Paramedics and police arrive at the Morgans' property to recover the bodies as the partygoers slowly scatter. Marci and Hank attempt to comfort a withdrawn Melissa outside. Melissa is impervious and slowly walks into her house alone in a daze. As she enters the front door, she brandishes a bloody knife, which she has concealed under the blanket wrapped around her.

==Production==
===Casting===
The casting of Susan Strasberg, Bo Hopkins, and Sharon Farrell was announced in mid-1981. Leslie Nielsen was originally cast in the role of Dr.
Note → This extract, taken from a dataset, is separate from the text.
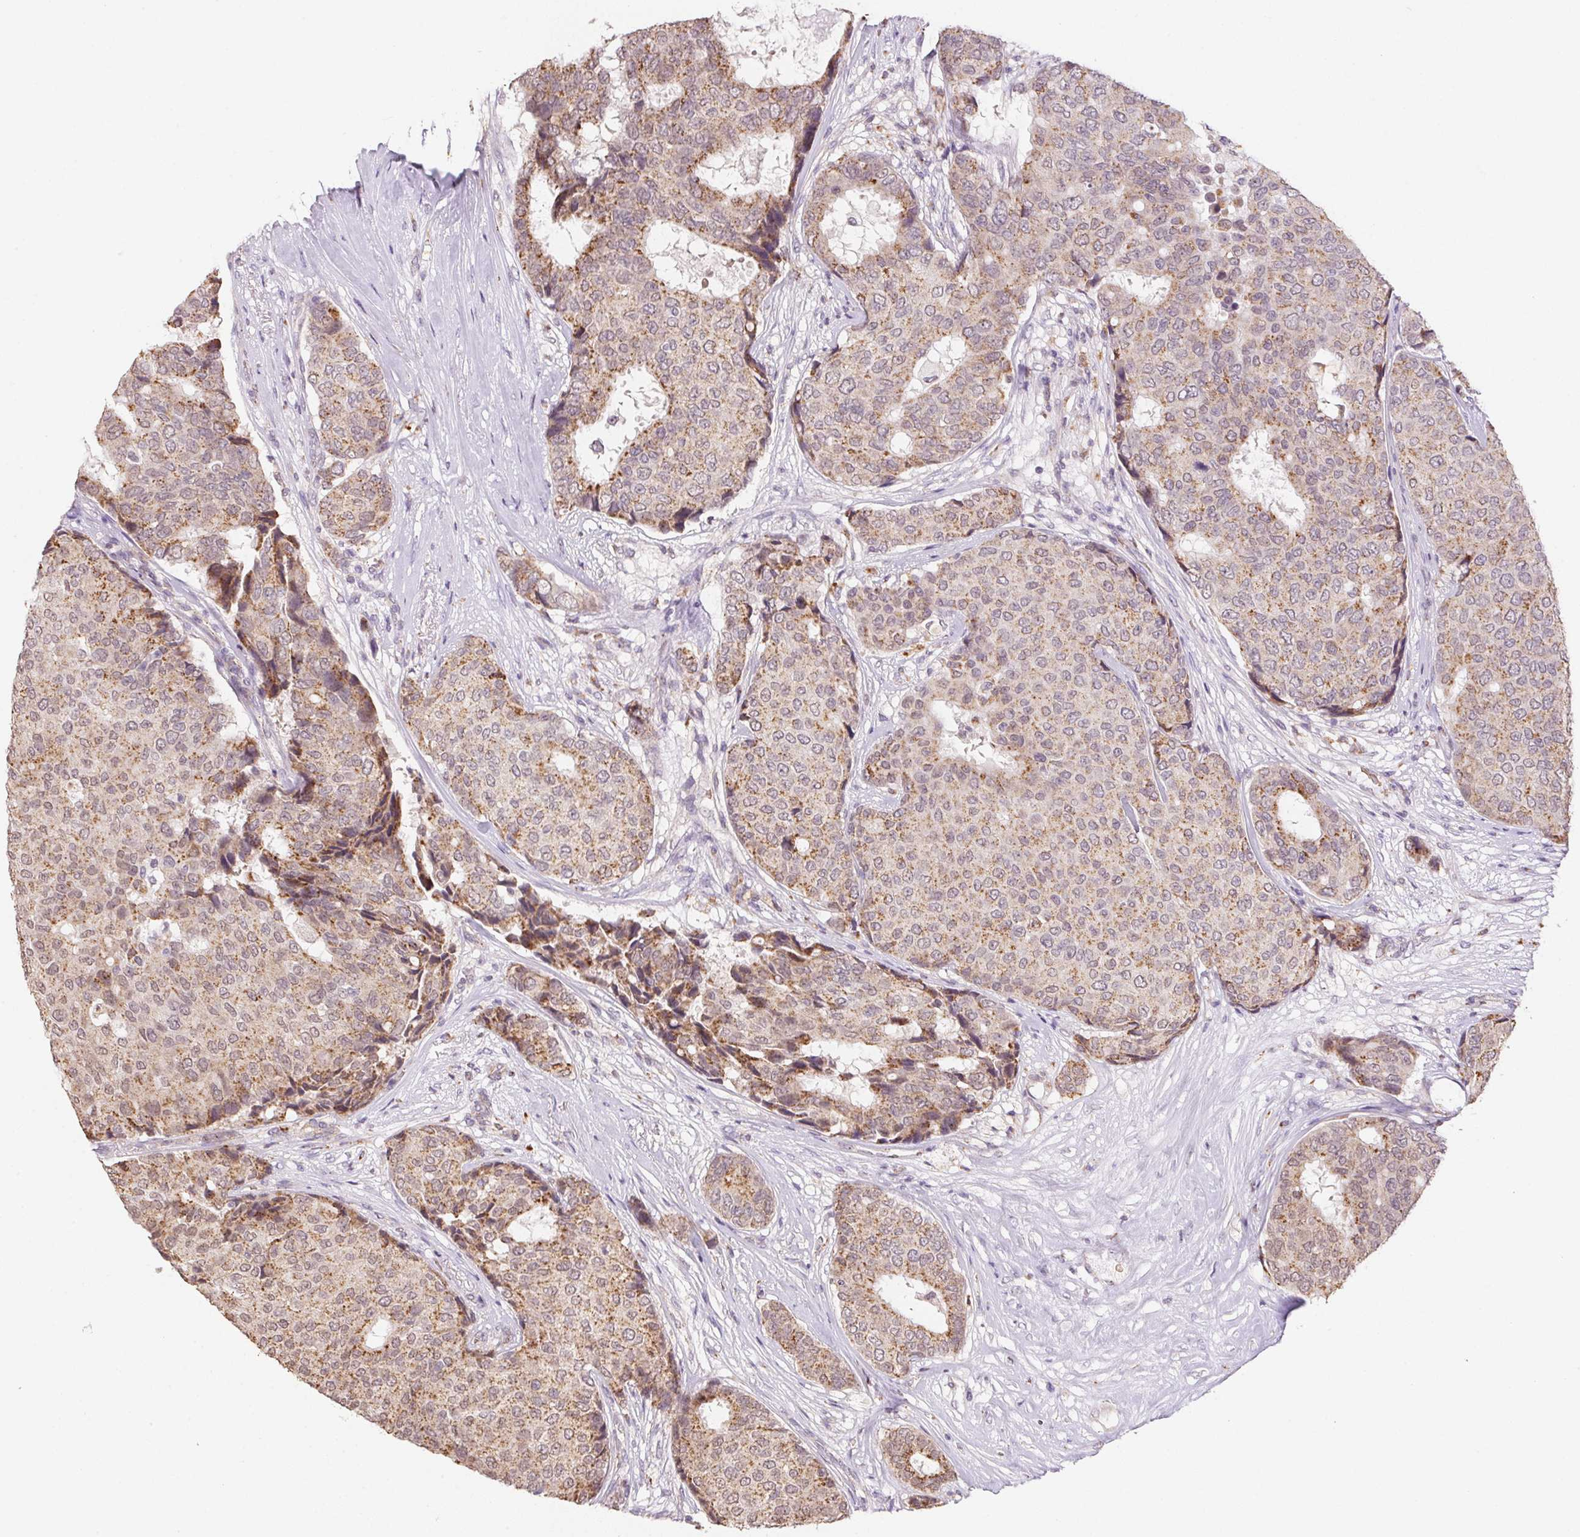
{"staining": {"intensity": "moderate", "quantity": "25%-75%", "location": "cytoplasmic/membranous"}, "tissue": "breast cancer", "cell_type": "Tumor cells", "image_type": "cancer", "snomed": [{"axis": "morphology", "description": "Duct carcinoma"}, {"axis": "topography", "description": "Breast"}], "caption": "Protein expression analysis of human breast cancer (intraductal carcinoma) reveals moderate cytoplasmic/membranous positivity in about 25%-75% of tumor cells. (DAB (3,3'-diaminobenzidine) IHC, brown staining for protein, blue staining for nuclei).", "gene": "METTL13", "patient": {"sex": "female", "age": 75}}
John Morgan, but was replaced by Patrick Macnee due to schedule conflicts.

===Filming===
Principal photography of Sweet Sixteen took place in Piru, California.

== Release ==
The film was given a regional limited theatrical release in the United States by Century International, screening in San Antonio, Texas beginning November 12, 1982. After this release, the producers considered changing the film's title to Sweet Melissa.

The film had staggered regional releases in early 1983, opening in Anniston, Alabama on January 28, in Biloxi, Mississippi on April 19, and on August 5, 1983 in Detroit, Michigan. During the week ending December 14, 1983, the film was the seventh-most popular theatrical release in south Florida.

=== Home media ===
Vestron Video released Sweet Sixteen on VHS and Betamax in 1983.

A director's cut of the film was released on DVD in the United States by Code Red in 2008. Code Red also issued a limited Blu-ray release in the United States on August 11, 2015. On September 1, 2026, Vinegar Syndrome announced a forthcoming 4K UHD Blu-ray release, made available through their official webstore.

==Reception==
=== Critical response ===
The Sacramento Bee critic George Williams panned the film as a "blood-spattered mess of a movie" that "boasts a cast of competent actors who must have been quite desperate to have agreed to appear in [it]." Bill Cosford of the Miami Herald praised the film's cast, but noted the subplot involving anti-Native American prejudice as "wholly gratuitous." Arthur Cabasos of the Abilene Reporter-News felt the film lacked excitement and was uninvolving despite its strong cast.

Twila J. Walker of The Sacramento Union praised the film for its restrained use of violence and added that Hopkins' performance "pull[s] this otherwise static film up above the average in its genre." Roger Calin of the Omaha World-Herald similarly commended the film's cast, adding: "Sweet Sixteen never becomes especially scary or gory, and seems a bit more intelligent than most of this kind of stuff."

In a review for eFilmCritic, Dr. Isaksson gave the film a positive review with much of his praise going towards the lead performances stating, "Ever like a film just because of the cast involved and the overall set up, no matter how ridiculous? This is my love/hate relationship with 1982's Sweet 16. I am a fan of the underground actor (who has been in a few aboveground movies) Steve Antin, (Jonathan Antin's much more endearing and talented brother). And good lord, I cannot express or explain how much I fancy the slasher ingenue Dana Kimmell. It was the beautiful brunette's co-starring role in this horror film that became the catalyst for her being cast by director Steve Miner for the epic 3D installment of the Jason cut em ups, Friday the 13th Part III. One look at Ms. Kimmell and he knew he had his replacement for Amy Steel. So certainly it comes as no shocker that in Sweet 16 Dana shows off some serious screaming ability and for this film, it was a handy talent. Now, all this being stated, I am not hinting that these above mentioned horror films are really anything more than pure drivel but damn, what a nice looking spot of drool it is."